About this task:
This task calls for copying every line of the records that includes the word "START".

Recorded data:
• • • • • • •

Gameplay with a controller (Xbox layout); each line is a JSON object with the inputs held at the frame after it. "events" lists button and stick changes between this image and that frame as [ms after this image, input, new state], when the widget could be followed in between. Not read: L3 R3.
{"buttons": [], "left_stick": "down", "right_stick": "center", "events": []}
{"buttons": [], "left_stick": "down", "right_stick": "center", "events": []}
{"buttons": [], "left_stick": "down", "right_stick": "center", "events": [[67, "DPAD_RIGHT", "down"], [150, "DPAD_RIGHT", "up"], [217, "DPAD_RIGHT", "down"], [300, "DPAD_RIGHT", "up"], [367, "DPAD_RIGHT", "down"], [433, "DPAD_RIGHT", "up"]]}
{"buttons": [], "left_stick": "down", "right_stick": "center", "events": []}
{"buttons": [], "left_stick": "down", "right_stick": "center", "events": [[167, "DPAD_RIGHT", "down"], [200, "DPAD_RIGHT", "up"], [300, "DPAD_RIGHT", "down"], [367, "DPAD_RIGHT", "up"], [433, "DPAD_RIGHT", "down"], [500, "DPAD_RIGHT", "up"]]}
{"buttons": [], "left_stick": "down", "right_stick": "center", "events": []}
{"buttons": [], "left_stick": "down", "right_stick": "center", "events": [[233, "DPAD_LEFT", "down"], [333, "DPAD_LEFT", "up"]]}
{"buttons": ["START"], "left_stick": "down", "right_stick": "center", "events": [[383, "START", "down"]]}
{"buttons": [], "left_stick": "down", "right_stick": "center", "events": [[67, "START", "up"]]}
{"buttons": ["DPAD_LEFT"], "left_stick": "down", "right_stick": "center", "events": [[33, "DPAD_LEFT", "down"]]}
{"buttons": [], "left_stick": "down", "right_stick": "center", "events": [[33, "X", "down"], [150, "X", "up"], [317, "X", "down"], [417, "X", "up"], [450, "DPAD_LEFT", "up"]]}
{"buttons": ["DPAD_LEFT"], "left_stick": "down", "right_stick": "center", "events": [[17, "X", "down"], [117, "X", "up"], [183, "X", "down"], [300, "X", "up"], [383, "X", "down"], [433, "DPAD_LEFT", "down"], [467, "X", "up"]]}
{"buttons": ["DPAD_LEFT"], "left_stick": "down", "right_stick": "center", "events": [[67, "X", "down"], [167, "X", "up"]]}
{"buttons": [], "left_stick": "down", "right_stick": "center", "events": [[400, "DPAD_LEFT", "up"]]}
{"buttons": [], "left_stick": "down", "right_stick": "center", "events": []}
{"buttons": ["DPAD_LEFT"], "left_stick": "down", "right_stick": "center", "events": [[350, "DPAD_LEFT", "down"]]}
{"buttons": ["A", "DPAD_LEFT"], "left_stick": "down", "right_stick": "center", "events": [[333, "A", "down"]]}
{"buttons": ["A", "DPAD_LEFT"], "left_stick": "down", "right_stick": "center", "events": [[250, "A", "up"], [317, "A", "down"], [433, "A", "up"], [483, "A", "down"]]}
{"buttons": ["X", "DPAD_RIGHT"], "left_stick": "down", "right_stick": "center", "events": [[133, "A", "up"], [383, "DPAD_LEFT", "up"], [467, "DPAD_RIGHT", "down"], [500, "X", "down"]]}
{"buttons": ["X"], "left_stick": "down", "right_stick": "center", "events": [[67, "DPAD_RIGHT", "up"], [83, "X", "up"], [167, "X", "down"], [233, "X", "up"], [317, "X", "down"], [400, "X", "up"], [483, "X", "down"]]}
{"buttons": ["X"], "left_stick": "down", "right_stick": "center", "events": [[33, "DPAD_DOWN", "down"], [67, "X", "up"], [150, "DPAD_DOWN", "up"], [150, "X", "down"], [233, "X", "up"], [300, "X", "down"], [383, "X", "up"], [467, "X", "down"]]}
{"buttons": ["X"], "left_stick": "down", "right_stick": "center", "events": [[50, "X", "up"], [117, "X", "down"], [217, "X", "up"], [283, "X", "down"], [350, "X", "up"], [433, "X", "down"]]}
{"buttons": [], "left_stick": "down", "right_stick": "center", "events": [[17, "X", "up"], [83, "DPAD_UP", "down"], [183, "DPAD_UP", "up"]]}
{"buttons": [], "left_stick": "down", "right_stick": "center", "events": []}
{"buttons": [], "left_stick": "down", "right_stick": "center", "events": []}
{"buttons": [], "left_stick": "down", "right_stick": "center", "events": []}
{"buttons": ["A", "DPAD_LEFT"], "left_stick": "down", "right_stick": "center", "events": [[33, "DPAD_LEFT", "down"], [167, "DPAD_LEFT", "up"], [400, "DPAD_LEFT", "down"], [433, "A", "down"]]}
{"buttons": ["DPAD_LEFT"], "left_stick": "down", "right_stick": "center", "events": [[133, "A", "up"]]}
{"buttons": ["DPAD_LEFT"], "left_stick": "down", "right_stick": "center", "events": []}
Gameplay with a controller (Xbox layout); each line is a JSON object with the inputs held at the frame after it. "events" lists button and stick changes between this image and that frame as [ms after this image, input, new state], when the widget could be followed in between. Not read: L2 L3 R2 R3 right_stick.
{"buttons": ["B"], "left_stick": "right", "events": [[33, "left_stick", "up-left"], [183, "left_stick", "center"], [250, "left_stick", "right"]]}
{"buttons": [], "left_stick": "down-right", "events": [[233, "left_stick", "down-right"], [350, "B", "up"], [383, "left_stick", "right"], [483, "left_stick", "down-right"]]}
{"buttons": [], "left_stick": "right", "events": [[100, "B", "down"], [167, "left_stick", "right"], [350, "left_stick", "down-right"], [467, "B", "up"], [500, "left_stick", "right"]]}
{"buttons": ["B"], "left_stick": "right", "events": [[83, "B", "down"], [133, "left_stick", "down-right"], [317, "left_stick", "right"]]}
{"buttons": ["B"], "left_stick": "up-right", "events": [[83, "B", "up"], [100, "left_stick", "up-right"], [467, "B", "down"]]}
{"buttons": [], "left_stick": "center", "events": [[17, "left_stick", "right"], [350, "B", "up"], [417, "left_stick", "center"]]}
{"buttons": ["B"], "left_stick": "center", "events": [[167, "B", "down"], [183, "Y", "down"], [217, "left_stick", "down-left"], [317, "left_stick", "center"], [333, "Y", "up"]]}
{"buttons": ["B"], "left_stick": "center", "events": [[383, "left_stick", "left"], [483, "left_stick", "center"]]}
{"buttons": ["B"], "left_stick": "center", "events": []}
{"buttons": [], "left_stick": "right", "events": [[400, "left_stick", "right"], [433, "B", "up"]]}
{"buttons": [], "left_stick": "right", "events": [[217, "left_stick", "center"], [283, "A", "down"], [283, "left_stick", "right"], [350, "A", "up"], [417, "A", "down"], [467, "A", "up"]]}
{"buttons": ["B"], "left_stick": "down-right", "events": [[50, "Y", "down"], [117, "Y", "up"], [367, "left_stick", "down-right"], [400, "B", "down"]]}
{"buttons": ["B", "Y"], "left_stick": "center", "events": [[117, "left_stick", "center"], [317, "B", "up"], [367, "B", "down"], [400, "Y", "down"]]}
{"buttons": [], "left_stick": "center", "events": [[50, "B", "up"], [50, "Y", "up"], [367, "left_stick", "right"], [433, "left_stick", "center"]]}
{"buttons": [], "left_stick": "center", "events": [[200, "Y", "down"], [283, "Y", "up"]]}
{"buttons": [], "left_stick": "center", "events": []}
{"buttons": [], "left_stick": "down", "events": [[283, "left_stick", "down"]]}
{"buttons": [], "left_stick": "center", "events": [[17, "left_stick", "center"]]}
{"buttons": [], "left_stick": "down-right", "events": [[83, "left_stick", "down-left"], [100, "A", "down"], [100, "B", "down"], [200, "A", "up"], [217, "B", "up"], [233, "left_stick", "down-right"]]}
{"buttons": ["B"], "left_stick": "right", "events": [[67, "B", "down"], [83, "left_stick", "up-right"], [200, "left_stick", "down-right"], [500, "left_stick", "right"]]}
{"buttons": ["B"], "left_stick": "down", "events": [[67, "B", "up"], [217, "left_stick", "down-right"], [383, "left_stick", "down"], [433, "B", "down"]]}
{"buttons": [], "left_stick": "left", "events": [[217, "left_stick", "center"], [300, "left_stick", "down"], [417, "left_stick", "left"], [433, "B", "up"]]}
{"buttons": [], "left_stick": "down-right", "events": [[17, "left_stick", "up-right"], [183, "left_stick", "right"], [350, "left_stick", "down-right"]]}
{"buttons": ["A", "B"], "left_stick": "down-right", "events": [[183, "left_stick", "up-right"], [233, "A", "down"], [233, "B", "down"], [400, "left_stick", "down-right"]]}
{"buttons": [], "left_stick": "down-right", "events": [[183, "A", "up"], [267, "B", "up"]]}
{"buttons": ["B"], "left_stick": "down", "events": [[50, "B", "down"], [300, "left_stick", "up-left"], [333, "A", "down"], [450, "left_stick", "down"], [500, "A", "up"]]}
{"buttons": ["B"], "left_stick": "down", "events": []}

• • • • • • •

Result:
{"buttons": ["START"], "left_stick": "down", "right_stick": "center", "events": [[383, "START", "down"]]}
{"buttons": [], "left_stick": "down", "right_stick": "center", "events": [[67, "START", "up"]]}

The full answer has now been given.